---------- Extrait du texte

Les pays occidentaux, principaux partenaires de la Tunisie, sont (et resteront) assez incertains quant à l’orientation de la politique économique sous la direction du gouvernement Hamadi Jebali.

Par Maya L.

Ces pays, qui suivent l’évolution de la situation avec un mélange d’espoir et d’inquiétude, jugent la politique économique actuelle de la Tunisie assez confuse voire totalement insensée, étant donné le difficile contexte économique international.

C’est ce qui ressort du dernier rapport de The Economist Intelligence Unit (Eiu), publié début octobre, sur les prévisions économiques concernant la Tunisie pour la période 2013-2017.

Annonce de taux de croissance baroques

Sur le plan de la politique économique, le gouvernement transitoire a déjà procédé par des effets d’annonce sur les mesures qu’il devait mettre en place pour dynamiser la création d’emplois, le développement régional et la croissance économique. Ainsi, son plan de développement quinquennal (2012-2016) vise un taux de croissance moyen du Pib de l’ordre de 6,3% par an au cours des cinq prochaines années.

Cependant, selon l’Eiu, cette cible doit clairement être revue à la baisse étant donné la crise, assez persistante, qu’est en train de traverser la zone euro et en particulier les principaux partenaires commerciaux de la Tunisie.

--------------------
---------- Données fournies

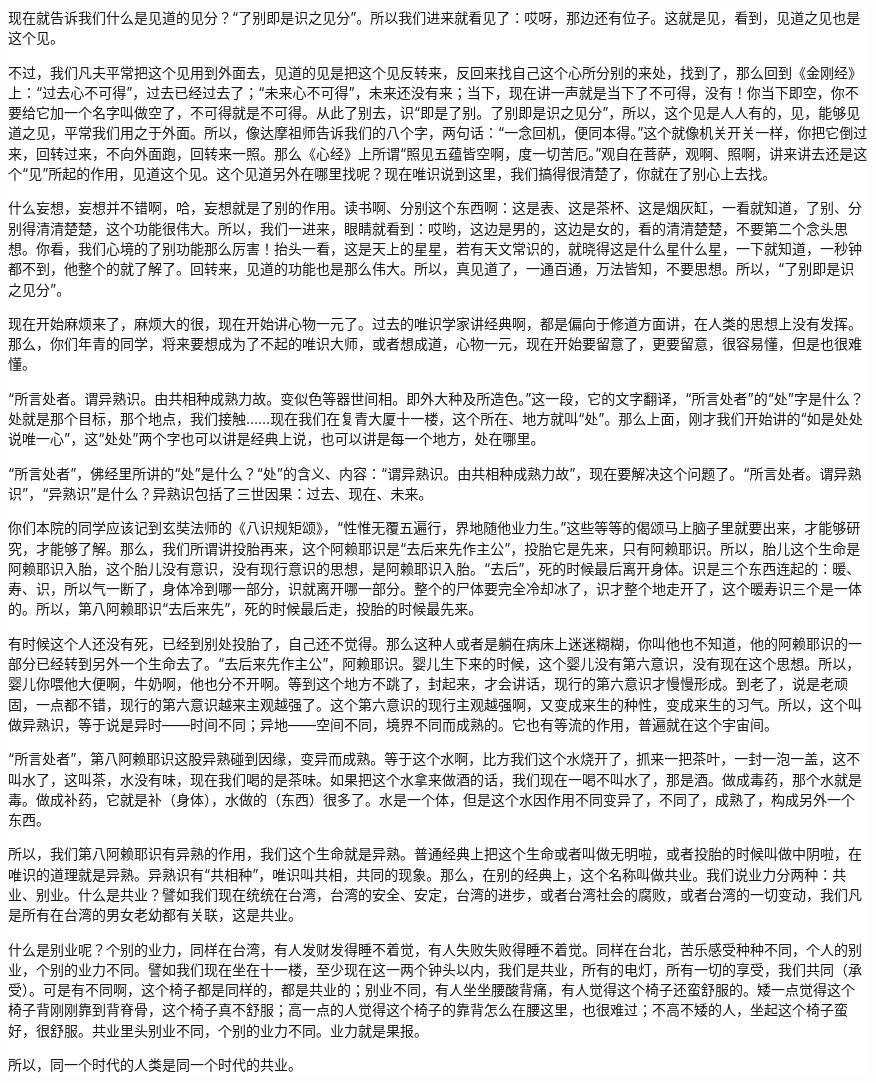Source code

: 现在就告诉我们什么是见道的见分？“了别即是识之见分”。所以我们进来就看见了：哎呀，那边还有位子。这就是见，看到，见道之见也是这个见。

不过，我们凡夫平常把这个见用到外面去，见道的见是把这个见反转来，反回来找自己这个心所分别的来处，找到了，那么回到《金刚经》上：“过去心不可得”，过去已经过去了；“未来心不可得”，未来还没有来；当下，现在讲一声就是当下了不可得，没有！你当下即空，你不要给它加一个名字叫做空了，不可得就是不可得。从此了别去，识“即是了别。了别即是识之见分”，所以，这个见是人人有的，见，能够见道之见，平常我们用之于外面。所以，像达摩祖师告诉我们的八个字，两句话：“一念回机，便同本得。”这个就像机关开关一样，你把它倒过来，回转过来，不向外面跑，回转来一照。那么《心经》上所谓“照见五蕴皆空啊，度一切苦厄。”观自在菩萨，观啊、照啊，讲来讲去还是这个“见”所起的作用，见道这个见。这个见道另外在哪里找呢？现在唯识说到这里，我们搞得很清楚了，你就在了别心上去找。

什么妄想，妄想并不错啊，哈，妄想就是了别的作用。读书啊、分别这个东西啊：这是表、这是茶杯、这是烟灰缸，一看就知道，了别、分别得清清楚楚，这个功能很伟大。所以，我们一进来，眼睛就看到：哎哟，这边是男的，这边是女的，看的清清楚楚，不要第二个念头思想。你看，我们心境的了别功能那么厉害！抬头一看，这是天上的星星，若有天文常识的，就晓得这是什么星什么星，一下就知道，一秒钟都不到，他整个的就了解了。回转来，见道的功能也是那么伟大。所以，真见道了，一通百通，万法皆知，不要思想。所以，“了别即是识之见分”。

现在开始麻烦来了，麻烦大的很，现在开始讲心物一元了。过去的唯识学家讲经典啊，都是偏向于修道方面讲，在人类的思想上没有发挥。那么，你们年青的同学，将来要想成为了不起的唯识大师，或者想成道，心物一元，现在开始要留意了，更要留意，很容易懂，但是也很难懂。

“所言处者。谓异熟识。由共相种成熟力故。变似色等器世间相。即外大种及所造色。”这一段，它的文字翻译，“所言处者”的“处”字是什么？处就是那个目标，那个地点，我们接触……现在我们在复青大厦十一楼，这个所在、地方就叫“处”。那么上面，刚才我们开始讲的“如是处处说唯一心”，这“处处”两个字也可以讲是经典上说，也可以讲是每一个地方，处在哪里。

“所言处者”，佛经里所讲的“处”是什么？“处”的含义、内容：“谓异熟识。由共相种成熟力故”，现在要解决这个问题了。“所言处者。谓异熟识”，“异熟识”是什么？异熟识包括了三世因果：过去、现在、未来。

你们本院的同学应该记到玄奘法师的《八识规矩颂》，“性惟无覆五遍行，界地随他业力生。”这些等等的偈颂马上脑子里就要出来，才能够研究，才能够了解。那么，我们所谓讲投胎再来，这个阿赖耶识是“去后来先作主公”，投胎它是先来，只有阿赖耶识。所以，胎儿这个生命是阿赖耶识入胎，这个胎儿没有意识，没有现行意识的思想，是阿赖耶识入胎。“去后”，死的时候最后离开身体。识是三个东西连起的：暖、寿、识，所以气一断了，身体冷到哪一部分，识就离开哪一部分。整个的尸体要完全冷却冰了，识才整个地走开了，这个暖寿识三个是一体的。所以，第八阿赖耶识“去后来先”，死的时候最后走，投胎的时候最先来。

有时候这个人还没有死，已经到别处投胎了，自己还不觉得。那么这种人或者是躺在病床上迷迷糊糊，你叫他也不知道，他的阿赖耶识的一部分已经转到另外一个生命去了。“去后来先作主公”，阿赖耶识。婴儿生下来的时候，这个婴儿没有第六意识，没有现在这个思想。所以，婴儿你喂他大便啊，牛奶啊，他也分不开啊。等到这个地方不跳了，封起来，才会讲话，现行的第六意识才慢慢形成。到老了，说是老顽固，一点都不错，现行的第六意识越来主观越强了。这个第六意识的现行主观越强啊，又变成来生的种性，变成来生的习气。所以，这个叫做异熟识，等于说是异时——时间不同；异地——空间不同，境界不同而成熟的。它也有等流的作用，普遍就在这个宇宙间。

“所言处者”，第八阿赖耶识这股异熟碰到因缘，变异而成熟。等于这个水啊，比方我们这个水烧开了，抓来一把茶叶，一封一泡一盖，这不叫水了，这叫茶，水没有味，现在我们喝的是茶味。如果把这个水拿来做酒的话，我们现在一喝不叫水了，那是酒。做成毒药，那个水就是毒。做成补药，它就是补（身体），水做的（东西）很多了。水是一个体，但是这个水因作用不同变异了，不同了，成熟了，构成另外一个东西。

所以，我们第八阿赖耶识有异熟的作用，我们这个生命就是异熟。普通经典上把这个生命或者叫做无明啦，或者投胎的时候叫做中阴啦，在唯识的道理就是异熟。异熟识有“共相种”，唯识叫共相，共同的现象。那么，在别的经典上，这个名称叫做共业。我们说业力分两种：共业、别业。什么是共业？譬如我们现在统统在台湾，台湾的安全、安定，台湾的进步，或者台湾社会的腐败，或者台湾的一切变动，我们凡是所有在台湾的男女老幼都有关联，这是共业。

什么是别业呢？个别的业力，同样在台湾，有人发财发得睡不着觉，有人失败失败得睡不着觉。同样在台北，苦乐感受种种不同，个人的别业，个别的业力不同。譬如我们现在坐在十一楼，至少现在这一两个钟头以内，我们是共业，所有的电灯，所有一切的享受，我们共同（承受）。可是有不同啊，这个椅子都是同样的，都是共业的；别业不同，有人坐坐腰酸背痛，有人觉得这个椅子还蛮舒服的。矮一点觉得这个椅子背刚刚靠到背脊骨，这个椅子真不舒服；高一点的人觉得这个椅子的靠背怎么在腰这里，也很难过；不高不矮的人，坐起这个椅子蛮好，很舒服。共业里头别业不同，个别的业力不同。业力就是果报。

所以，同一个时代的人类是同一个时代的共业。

--------------------
---------- Données fournies

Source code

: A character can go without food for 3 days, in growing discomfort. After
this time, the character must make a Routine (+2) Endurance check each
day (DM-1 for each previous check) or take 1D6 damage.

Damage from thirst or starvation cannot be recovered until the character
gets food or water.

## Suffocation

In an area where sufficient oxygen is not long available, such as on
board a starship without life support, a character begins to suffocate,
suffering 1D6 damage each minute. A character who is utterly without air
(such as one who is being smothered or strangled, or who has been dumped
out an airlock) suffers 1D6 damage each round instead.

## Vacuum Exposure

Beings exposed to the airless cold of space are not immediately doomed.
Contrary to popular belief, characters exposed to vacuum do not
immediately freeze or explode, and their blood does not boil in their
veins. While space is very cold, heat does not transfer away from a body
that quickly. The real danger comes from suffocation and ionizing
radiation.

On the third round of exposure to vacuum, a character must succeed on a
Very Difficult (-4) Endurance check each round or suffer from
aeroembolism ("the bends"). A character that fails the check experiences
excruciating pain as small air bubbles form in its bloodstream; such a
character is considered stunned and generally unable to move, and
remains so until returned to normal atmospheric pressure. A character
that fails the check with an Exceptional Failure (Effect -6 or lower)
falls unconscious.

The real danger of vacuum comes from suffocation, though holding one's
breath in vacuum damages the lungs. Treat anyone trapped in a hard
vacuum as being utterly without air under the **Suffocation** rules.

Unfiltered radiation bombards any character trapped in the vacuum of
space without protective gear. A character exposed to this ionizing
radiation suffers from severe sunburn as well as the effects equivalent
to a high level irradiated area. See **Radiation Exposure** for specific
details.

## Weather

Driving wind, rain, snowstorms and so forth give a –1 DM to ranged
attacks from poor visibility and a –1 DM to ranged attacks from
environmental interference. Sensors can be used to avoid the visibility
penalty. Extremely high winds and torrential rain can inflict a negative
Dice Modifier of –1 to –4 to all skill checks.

--------------------

» **Consigne A**
Résumez l'article sur l'économie tunisienne en deux phrases.
» **Consigne B**
Répondez à ces questions à partir de l'article sur l'économie tunisienne :
(i) Quand le rapport de l'Eiu a-t-il été publié, et sur quelle période portent ses prévisions ?
(ii) Quel taux de croissance moyen du Pib le plan de développement quinquennal vise-t-il ?
(iii) Avec quel mélange de sentiments les pays occidentaux suivent-ils l'évolution de la situation ?

» **Réponse attendue A**
D'après le dernier rapport de The Economist Intelligence Unit (Eiu), les pays occidentaux, principaux partenaires de la Tunisie, jugent assez confuse, voire totalement insensée, la politique économique menée sous la direction du gouvernement Hamadi Jebali. L'Eiu estime en outre que l'objectif de croissance moyenne du Pib de 6,3 % par an, fixé par le plan quinquennal 2012-2016, doit être revu à la baisse à cause de la crise persistante dans la zone euro.

» **Réponse attendue B**
(i) Début octobre ; la période 2013-2017.
(ii) Environ 6,3 % par an.
(iii) Un mélange d'espoir et d'inquiétude.